I am going to assume you’ve worked so hard to become a tenured faculty member because you truly love your job.   Some of you love the teaching most.  Others love the freedom to study and write about your intellectual interest.  Few of you think committee work is the best part of the job but some of you may love that too.  Whatever is your passion, now is the time to follow it.   You are free from the immediate pressures of unemployment.   You are free from the immediacy of the terrors of publish or perish.   What now? 
 
How do you keep up the discipline of writing when service commitments will no doubt become heavier?  Perhaps you’ve been waiting for this opportunity to become an advisor to a student organization that you know helped you survive college.  Some of you you have even been putting off becoming the soccer coach or the class parent for your child’s homeroom until after your promotion.   Now is the time to do those things. You earned it.   Finding a comfortable balance between work, family, and life is your right.  If you’ve put that off until now (and I wouldn’t have recommended that), now is the time to re-balance your work, family and leisure time. Life is very short.  You deserve to enjoy it.  And you deserve the right to keep your career on track.
 
Here’s how.  It’s time to think big thoughts.  You do not have to publish quickly at this point in your career.  You can take the time to decide what your next major project will be.  If you want to shift your research area, take the time to read widely.  Be generous with your co-authorships, junior colleagues and students will be grateful, and you’ll get credit for both the publishing and for mentoring.
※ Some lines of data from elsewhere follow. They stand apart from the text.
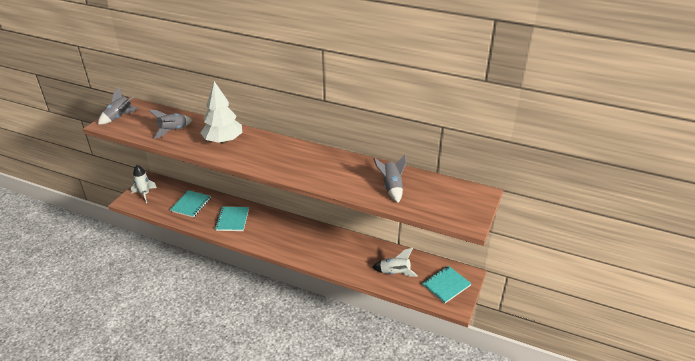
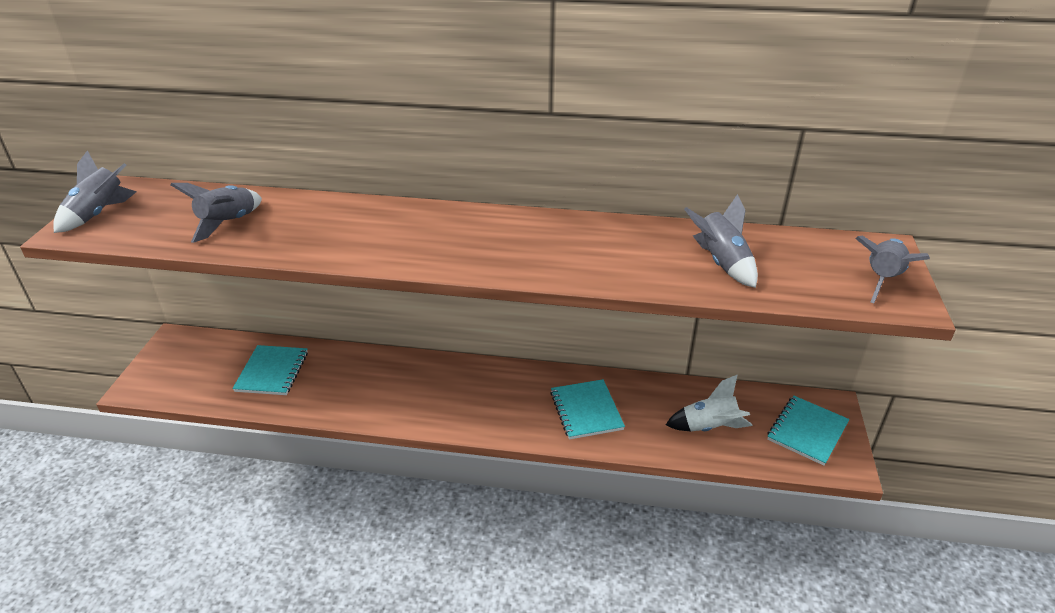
camera: 15 degrees left, 0 degrees up
white rocket [131,165,157,203] -> none
white tree [201,81,242,144] -> none
turquoise notebook [215,207,249,231] -> turquoise notebook moved to [550,379,625,439]
none -> grey rocket [855,236,930,303]

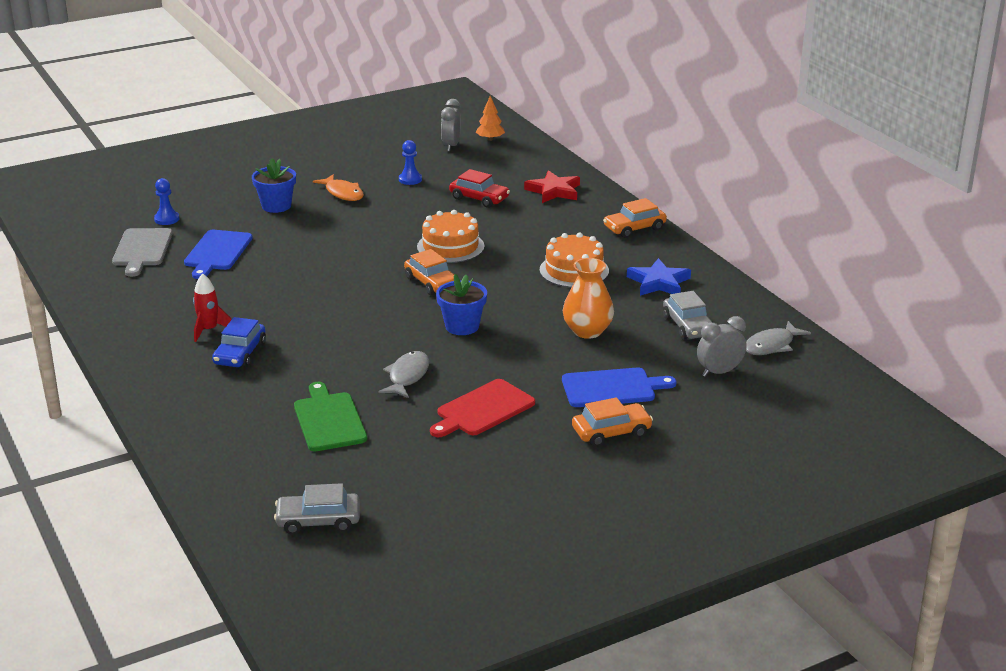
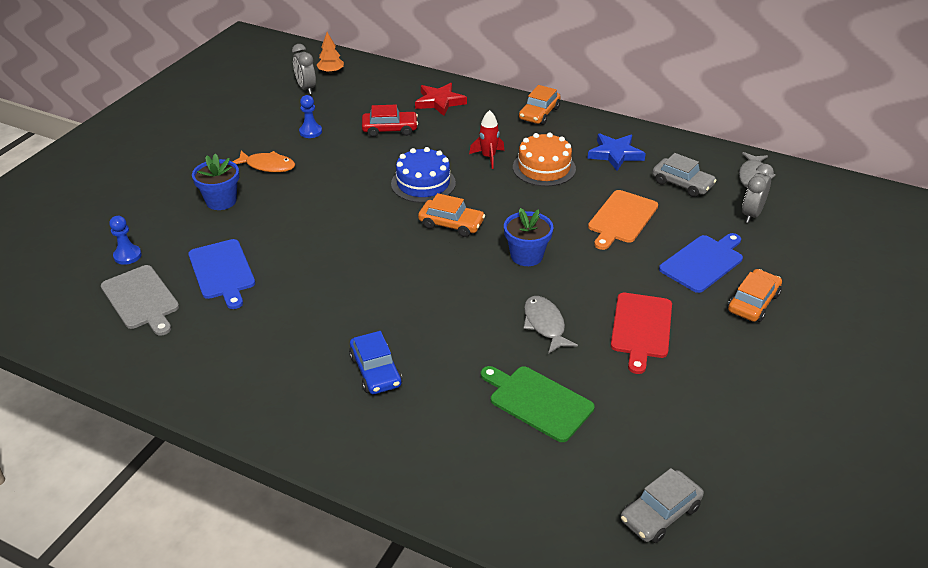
camera: 35 degrees left, 10 degrees up
red rocket [193,273,232,342] -> red rocket moved to [469,110,504,169]
orange cake [417,210,485,263] -> blue cake [391,147,456,203]
orange vase [563,258,614,339] -> orange cutting board [588,190,658,250]

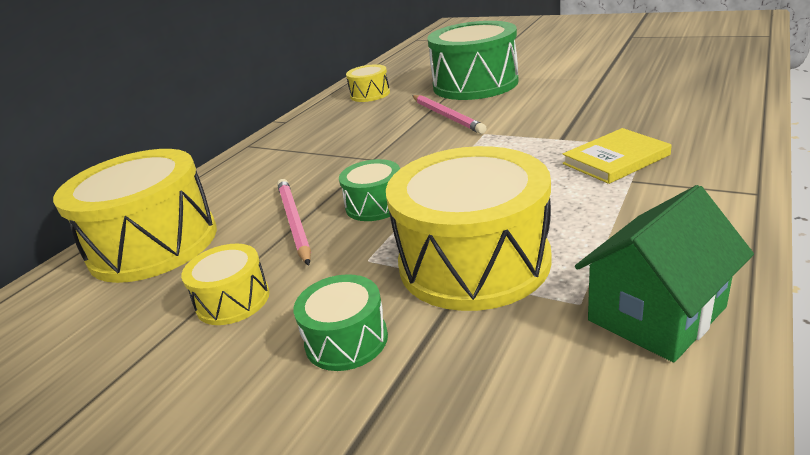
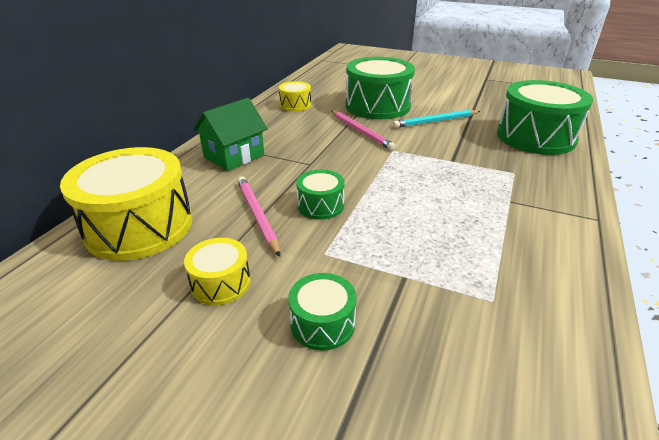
camera: 10 degrees left, 5 degrees up
yellow drum [386,146,552,311] -> none
yellow book [562,128,672,184] -> none
green house [575,185,754,362] -> green house moved to [193,98,268,171]
none -> turquoise pencil [393,110,480,128]
none -> green drum [497,80,593,155]

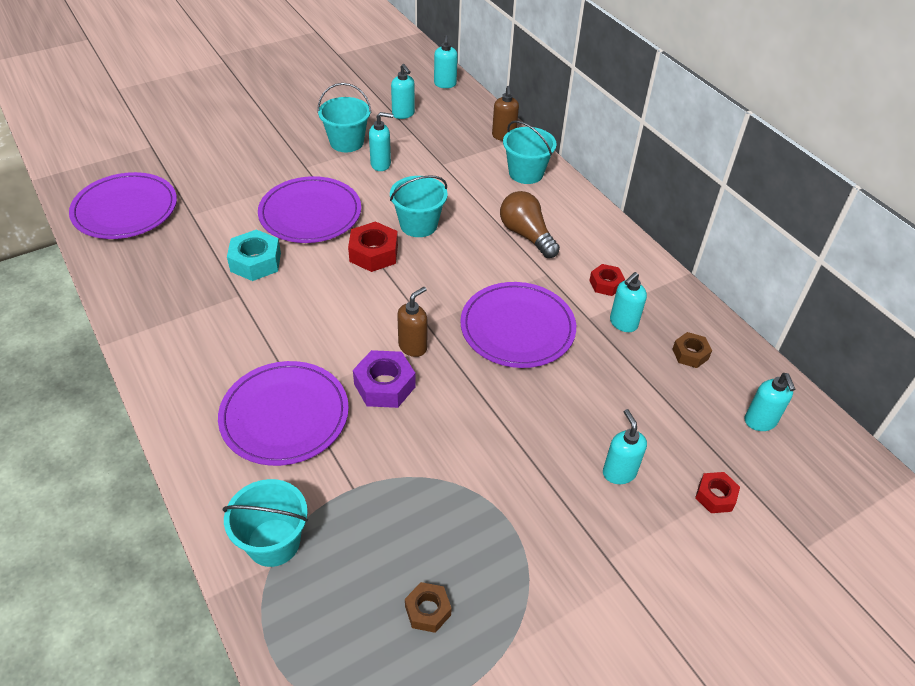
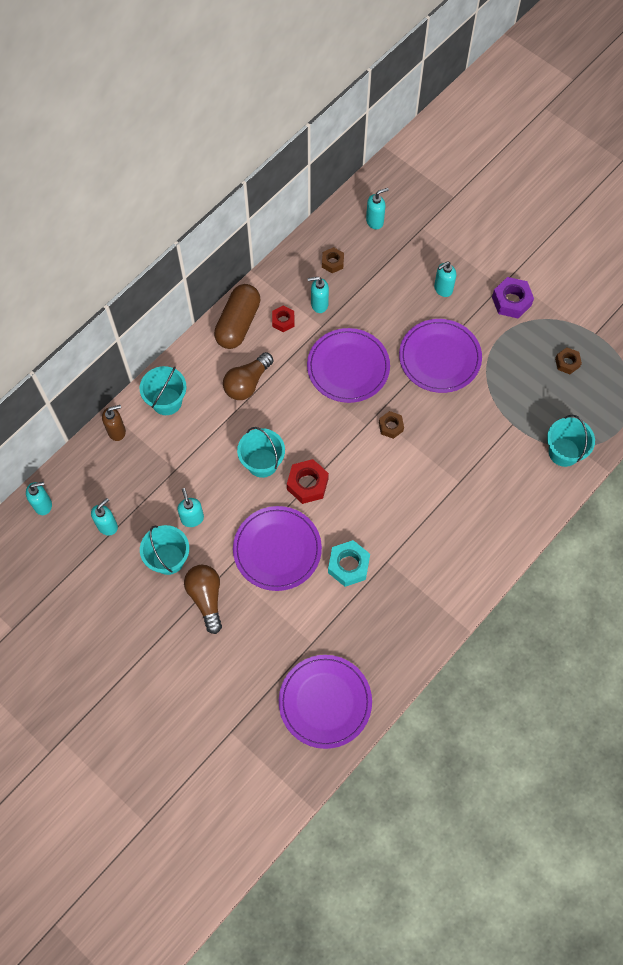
camera: 105 degrees left, 20 degrees up
purple plate [218,361,349,466] -> purple plate moved to [399,319,482,393]
purple nut [353,350,416,408] -> purple nut moved to [492,277,534,318]
brown soap dispenser [397,287,427,357] -> brown nut [379,411,404,439]
turquoise soap dispenser [610,272,647,332] -> turquoise soap dispenser turned 150 degrees clockwise [308,277,329,313]
red nut [695,472,740,513] -> none
none -> brown light bulb [184,565,222,634]
none -> brown capsule [214,284,261,349]

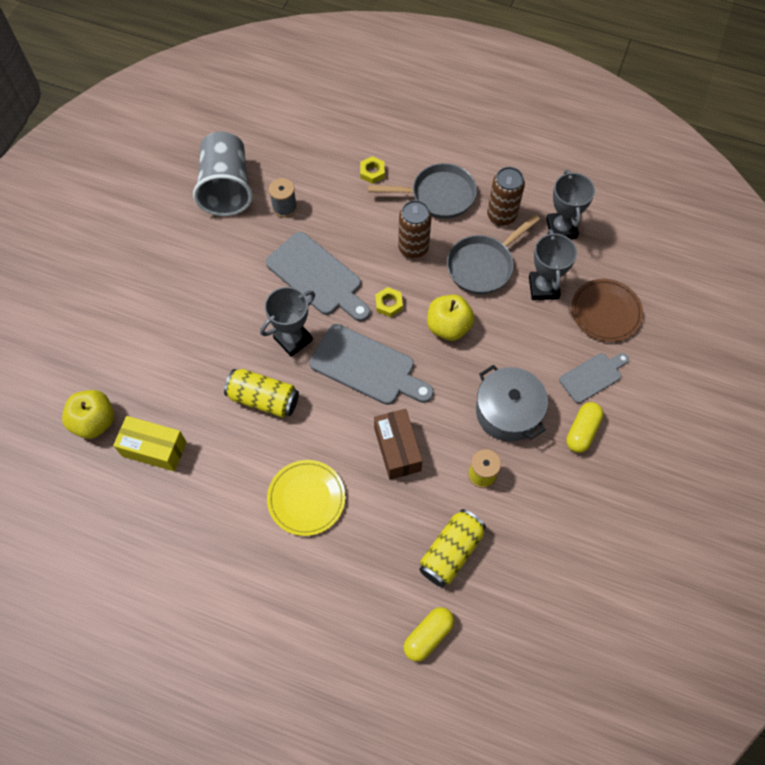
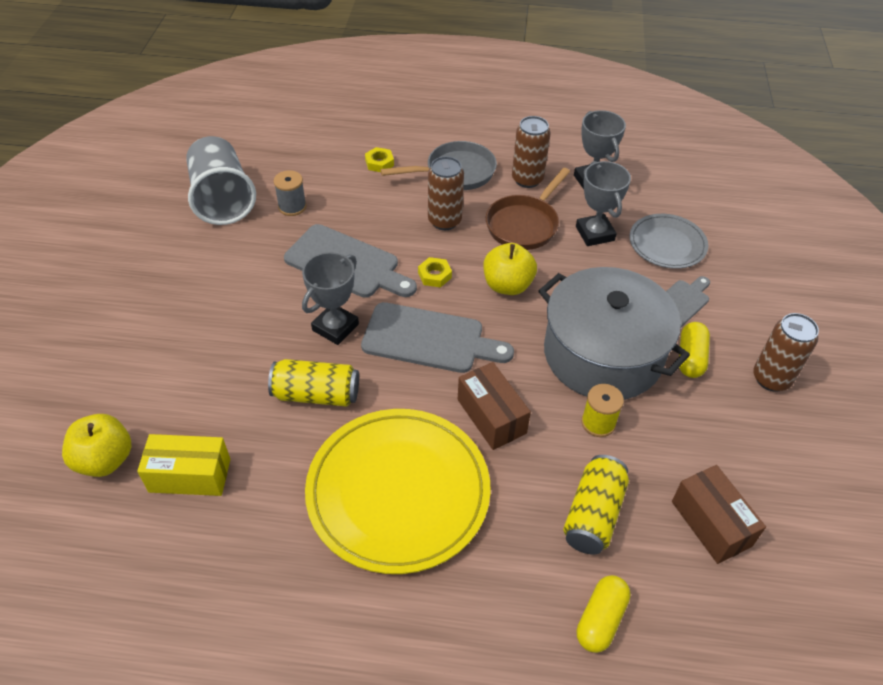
camera: 15 degrees left, 15 degrees down
yellow plate [267,460,345,536] -> yellow plate [305,409,491,574], size x1.84
grey pan [447,214,540,294] -> brown pan [486,168,570,250]
grey pot [476,365,548,442] -> grey pot [539,267,690,400], size x1.57
brown plate [571,279,643,342] -> grey plate [629,214,708,269]
none -> brown box [672,465,766,564]
none -> brown can [753,313,819,392]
It’s time to be captain of this ship, take time to chart your course before you move forward.  Don’t just move forward on the path you have been walking.  But do keep moving forward with your intellectual life as researcher and writer.
 
Do not do just what comes easiest, just more of the same.  If you do that, without deep reflection and conscious decision, you may become dissatisfied, perhaps even disengaged.   The excitement of tenure will wear off, and if you haven’t found your next challenge, you risk becoming the dead wood you once detested.   You have the luxury, and it is a luxury, of following your passion.  If you love to teach, shift gears and write about pedagogy in your discipline.   If you actually enjoy committee work, think about moving into administration.  Perhaps start by writing about higher education.   Use the freedom of tenure to consciously choose the next direction for your career.   You have the freedom to make a radical shift to or to jump further into  your current research area wholeheartedly   It is now the time to be reflexive and make a deliberate choice about the direction of your career.
 
While you are doing this, keep writing.  If you lose the discipline of a regular writing practice, it is very hard to start again.  Be lenient with yourself, however, in what you define as part of your writing practice.  You are at the stage of your career when you can take a little time to asses what you want to study, and where you want to publish.  If you are changing directions, and must learn a new literature, consider that part of your writing practice.  Everything that moves you forward with a new intellectual project is part of your daily writing ritual.  What is most important is moving forward and not letting all your time be spent on teaching and service.   Both are like housework, very important, but will expand to fill as much time as you allow.  Your intellectual work, your writing, takes even more discipline now that the immediacy of pressure has been lifted.   Your career cannot move forward without some attention to writing, whether about pedagogy, higher education, or your research.   In some colleges, you are not expected to publish often, but in every college or university, it helps your visibility.  In research institutions, your ability to be promoted depends on writing productivity.   No one knows about your research findings until you publish them.
 
Congratulations again on tenure!  You hard work has paid off.  You have won the lottery of a lifetime position as a professor.   You are now mid-career with many years ahead of you.  It’s the time to re-assess, choose your next path, and begin writing your way to your Full Professorship.